If you’re raising a bilingual kid, then you’ve likely heard these statements from your budding linguist.
“What language will I learn today?”
The first time my son asked me this question I was speechless. For some odd reason I thought he was too little to really know that I spoke a different language, his teacher spoke another one, and even still his babysitter spoke a third. But, even at three years old, he was well aware that there was a big difference. Now, he asks everyday, including weekends what language he will learn or hear. To my surprise, on the weekends when he usually hears only English, he seems a bit disappointed. So, in true language madness fashion, I added in some fun Arabic tutoring in the weekend mix.
“What language do you speak?”
For multilingual kids, they often have to transition between languages throughout the day depending on who they are with or around. When my son is at school, he knows he has to work his Chinese magic. And, at home, he knows I only speak English. But, for him, it is a bit tricky when it comes to meeting new people. At his last doctor’s appointment, he made a point to ask the doctor what language he spoke, just to know what language to expect to hear and what to respond back with. The doctor, of course, looked a bit puzzled by his question, but for my son it was critical information to know.

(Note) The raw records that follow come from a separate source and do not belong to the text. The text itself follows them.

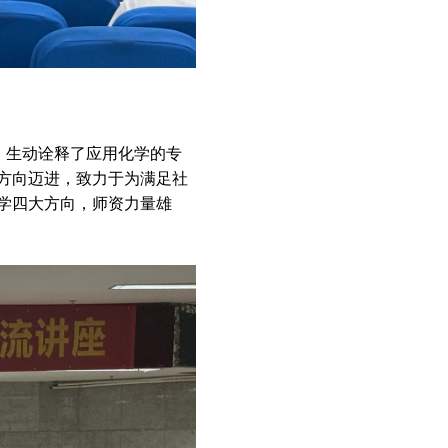
，生动诠释了应用化学的专
方向迈进，致力于为满足社
学四大方向，师资力量雄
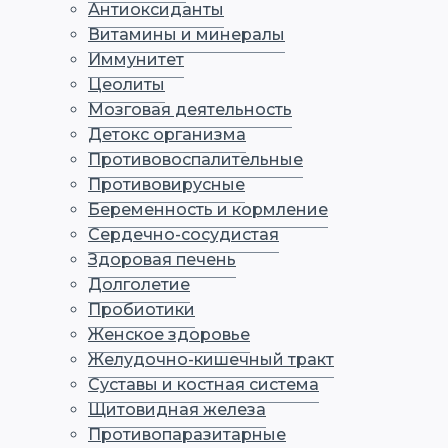
Антиоксиданты
Витамины и минералы
Иммунитет
Цеолиты
Мозговая деятельность
Детокс организма
Противовоспалительные
Противовирусные
Беременность и кормление
Сердечно-сосудистая
Здоровая печень
Долголетие
Пробиотики
Женское здоровье
Желудочно-кишечный тракт
Суставы и костная система
Щитовидная железа
Противопаразитарные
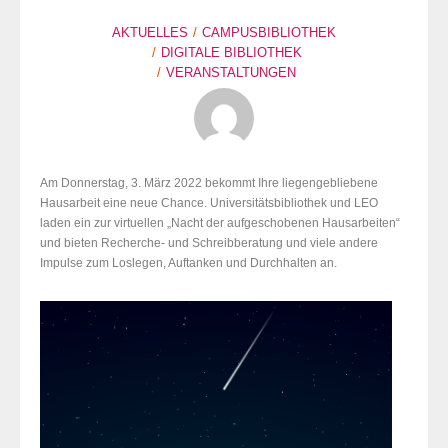
AKTUELLES
CAMPUSBIBLIOTHEK
DIGITALE BIBLIOTHEK
VERANSTALTUNGEN
Am Donnerstag, 3. März 2022 bekommt Ihre liegengebliebene
Hausarbeit eine neue Chance. Universitätsbibliothek und LEO
laden ein zur virtuellen „Nacht der aufgeschobenen Hausarbeiten“
und bieten Recherche- und Schreibberatung und viele andere
Impulse zum Loslegen, Auftanken und Durchhalten an.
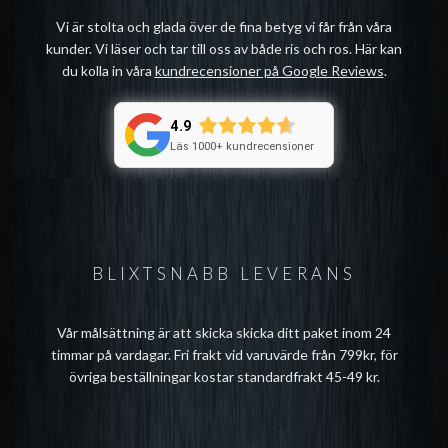
Vi är stolta och glada över de fina betyg vi får från våra
kunder. Vi läser och tar till oss av både ris och ros. Här kan
du kolla in våra
kundrecensioner på Google Reviews
.
4.9
Läs 1000+ kundrecensioner
BLIXTSNABB LEVERANS
Vår målsättning är att skicka skicka ditt paket inom 24
timmar på vardagar. Fri frakt vid varuvärde från 799kr, för
övriga beställningar kostar standardfrakt 45-49 kr.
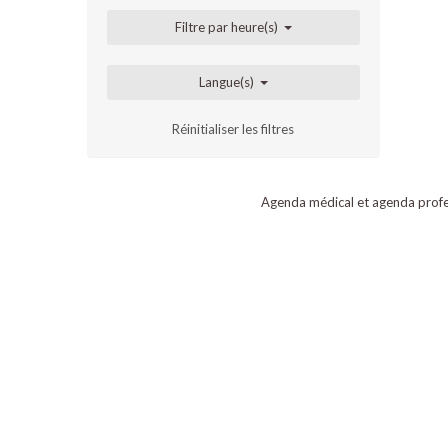
Filtre par heure(s)
Langue(s)
Réinitialiser les filtres
Agenda médical et agenda profe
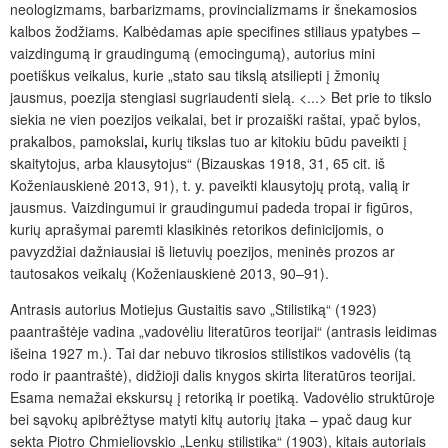
neologizmams, barbarizmams, provincializmams ir šnekamosios
kalbos žodžiams. Kalbėdamas apie specifines stiliaus ypatybes –
vaizdingumą ir graudingumą (emocingumą), autorius mini
poetiškus veikalus, kurie „stato sau tikslą atsiliepti į žmonių
jausmus, poezija stengiasi sugriaudenti sielą. <...> Bet prie to tikslo
siekia ne vien poezijos veikalai, bet ir prozaiški raštai, ypač bylos,
prakalbos, pamokslai
,
kurių tikslas tuo ar kitokiu būdu paveikti į
skaitytojus, arba klausytojus“ (Bizauskas 1918, 31, 65 cit. iš
Koženiauskienė 2013, 91), t. y. paveikti klausytojų protą, valią ir
jausmus. Vaizdingumui ir graudingumui padeda tropai ir figūros,
kurių aprašymai paremti klasikinės retorikos definicijomis, o
pavyzdžiai dažniausiai iš lietuvių poezijos, meninės prozos ar
tautosakos veikalų (Koženiauskienė 2013, 90–91).
Antrasis autorius Motiejus Gustaitis savo „Stilistiką“ (1923)
paantraštėje vadina „vadovėliu literatūros teorijai“ (antrasis leidimas
išeina 1927 m.). Tai dar nebuvo tikrosios stilistikos vadovėlis (tą
rodo ir paantraštė), didžioji dalis knygos skirta literatūros teorijai.
Esama nemažai ekskursų į retoriką ir poetiką. Vadovėlio struktūroje
bei sąvokų apibrėžtyse matyti kitų autorių įtaka – ypač daug kur
sekta Piotro Chmieliovskio „Lenkų stilistika“ (1903), kitais autoriais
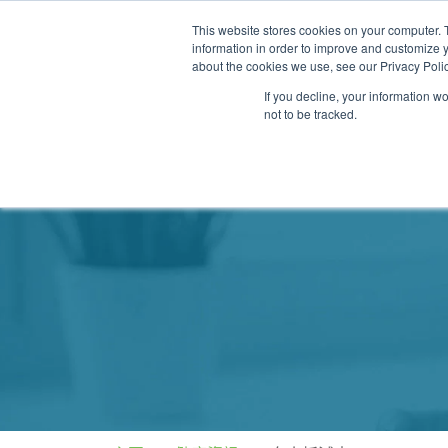
This website stores cookies on your computer. 
information in order to improve and customize y
about the cookies we use, see our Privacy Polic
If you decline, your information w
not to be tracked.
我們的醫護團隊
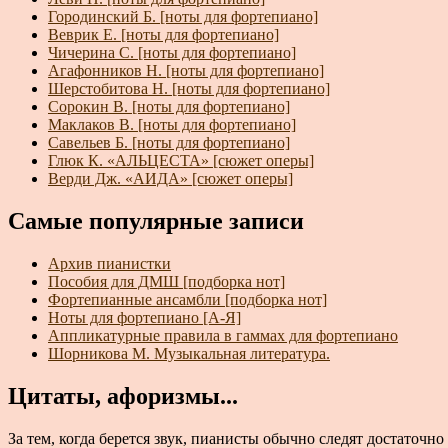
Городинский Б. [ноты для фортепиано]
Веврик Е. [ноты для фортепиано]
Чичерина С. [ноты для фортепиано]
Агафонников Н. [ноты для фортепиано]
Шерстобитова Н. [ноты для фортепиано]
Сорокин В. [ноты для фортепиано]
Маклаков В. [ноты для фортепиано]
Савельев Б. [ноты для фортепиано]
Глюк К. «АЛЬЦЕСТА» [сюжет оперы]
Верди Дж. «АИДА» [сюжет оперы]
Самые популярные записи
Архив пианистки
Пособия для ДМШ [подборка нот]
Фортепианные ансамбли [подборка нот]
Ноты для фортепиано [А-Я]
Аппликатурные правила в гаммах для фортепиано
Шорникова М. Музыкальная литература.
Цитаты, афоризмы...
За тем, когда берется звук, пианисты обычно следят достаточно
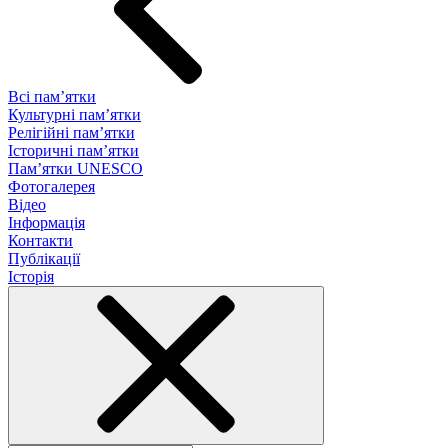
Всі пам’ятки
Культурні пам’ятки
Релігійні пам’ятки
Історичні пам’ятки
Пам’ятки UNESCO
Фотогалерея
Відео
Інформація
Контакти
Публікації
Історія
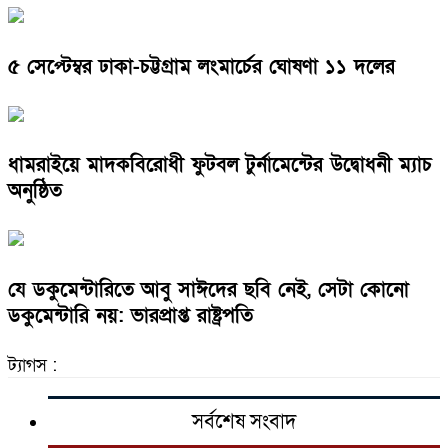
৫ সেপ্টেম্বর ঢাকা-চট্টগ্রাম লংমার্চের ঘোষণা ১১ দলের
ধামরাইয়ে মাদকবিরোধী ফুটবল টুর্নামেন্টের উদ্বোধনী ম্যাচ
অনুষ্ঠিত
যে ডকুমেন্টারিতে আবু সাঈদের ছবি নেই, সেটা কোনো
ডকুমেন্টারি নয়: ভারপ্রাপ্ত রাষ্ট্রপতি
ট্যাগস :
সর্বশেষ সংবাদ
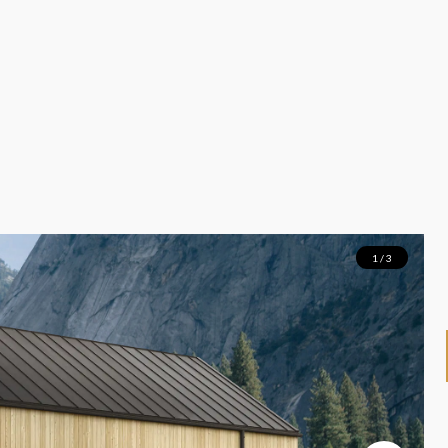
1 / 3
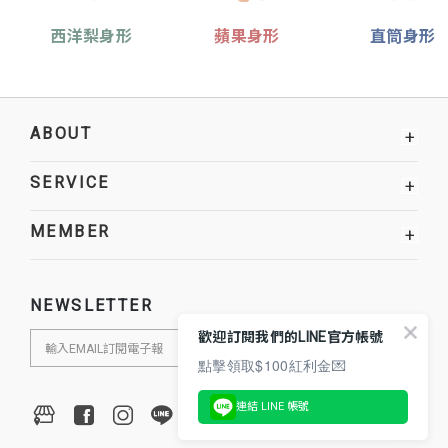
西洋梨身形
蘋果身形
直筒身形
ABOUT
+
SERVICE
+
MEMBER
+
NEWSLETTER
歡迎訂閱我們的LINE官方帳號
點擊領取$100紅利金💌
連結 LINE 帳號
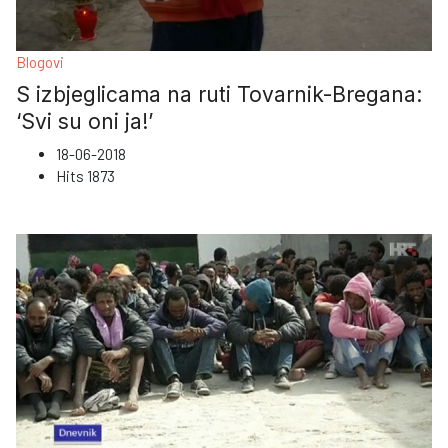
Blogovi
S izbjeglicama na ruti Tovarnik-Bregana:
‘Svi su oni ja!’
18-06-2018
Hits
1873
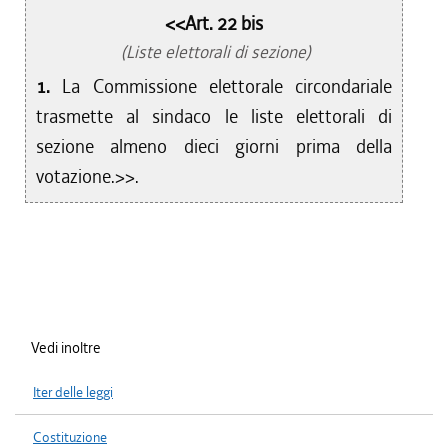
<<Art. 22 bis
(Liste elettorali di sezione)
1.
La Commissione elettorale circondariale
trasmette al sindaco le liste elettorali di
sezione almeno dieci giorni prima della
votazione.>>.
Vedi inoltre
Iter delle leggi
Costituzione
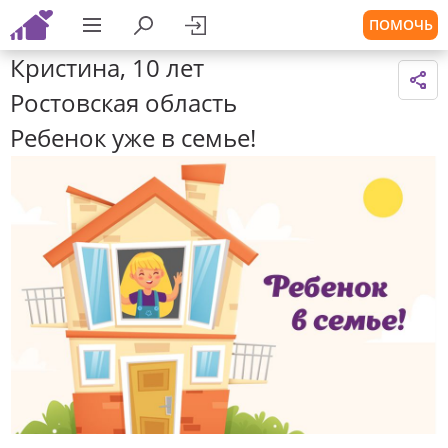
ПОМОЧЬ
Кристина, 10 лет
Ростовская область
Ребенок уже в семье!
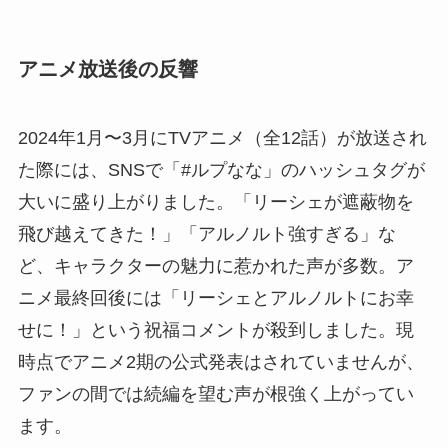
アニメ放送後の反響
2024年1月〜3月にTVアニメ（全12話）が放送され
た際には、SNSで「#ルプなな」のハッシュタグが
大いに盛り上がりました。「リーシェが遮蔽物を
飛び越えてきた！」「アルノルト強すぎる」な
ど、キャラクターの魅力に惹かれた声が多数。ア
ニメ最終回後には「リーシェとアルノルトにお幸
せに！」という祝福コメントが殺到しました。現
時点でアニメ2期の公式発表はされていませんが、
ファンの間では続編を望む声が根強く上がってい
ます。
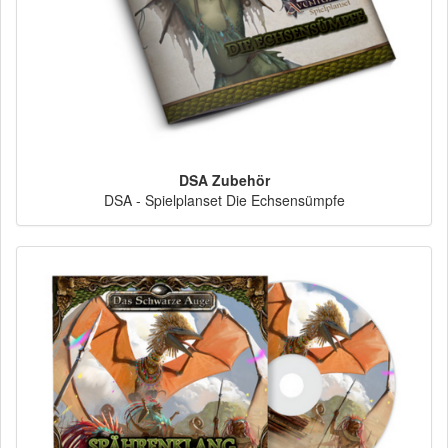
DSA Zubehör
DSA - Spielplanset Die Echsensümpfe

“…..what language was that in?”
I find myself saying this more and more nowadays. When my son is excited he may blurt out something in Chinese or if I ask him a question he may respond in Arabic. Other times I overhear him singing a song or playing with his toys and the flow of words I hear don’t sound like English. I’ve grown accustom to it, but when family members visit, they always comment, “What is he saying?” To which I respond, ask him what language it is because I’m not too sure!
“Can you say that in English please?”
Last week my son met with a math tutor (believe it or not, it was his request!) to go over simple counting and strengthen his pre-math skills. Her first question was simple, “How many cars you have?” As she pointed to the cars, he quickly counted them and proudly said “Wǔ”. She paused and he did too. He reflected a moment and adjusted his response for her to better understand (so he thought) and repeated, “khamsa”. Now, she was completely overwhelmed! So, I stepped in and said, “Cavanaugh, say it in English please.” It was like a light bulb went off in his head and he corrected himself and told her, “I have five cars.” She did ask him how many cars he had, but she didn’t specify what language he should respond in. Lucky for her she got a quick lesson in counting in Chinese and Arabic!
When you’re raising a bilingual child, everyday can be an adventure in language learning, especially if you don’t speak the target language. Lately, I have been keeping a running list of questions and funny things my son says just as a reminder of how to improve our communication with others going forward. Now, I know I need to prep him beforehand and let him know what language he may be hearing and what language he may be asked to respond in. It’s small things like these that my monolingual parents didn’t have to think about when I was growing up, but now as a monolingual mom raising a trilingual kid, I have to be fully aware of!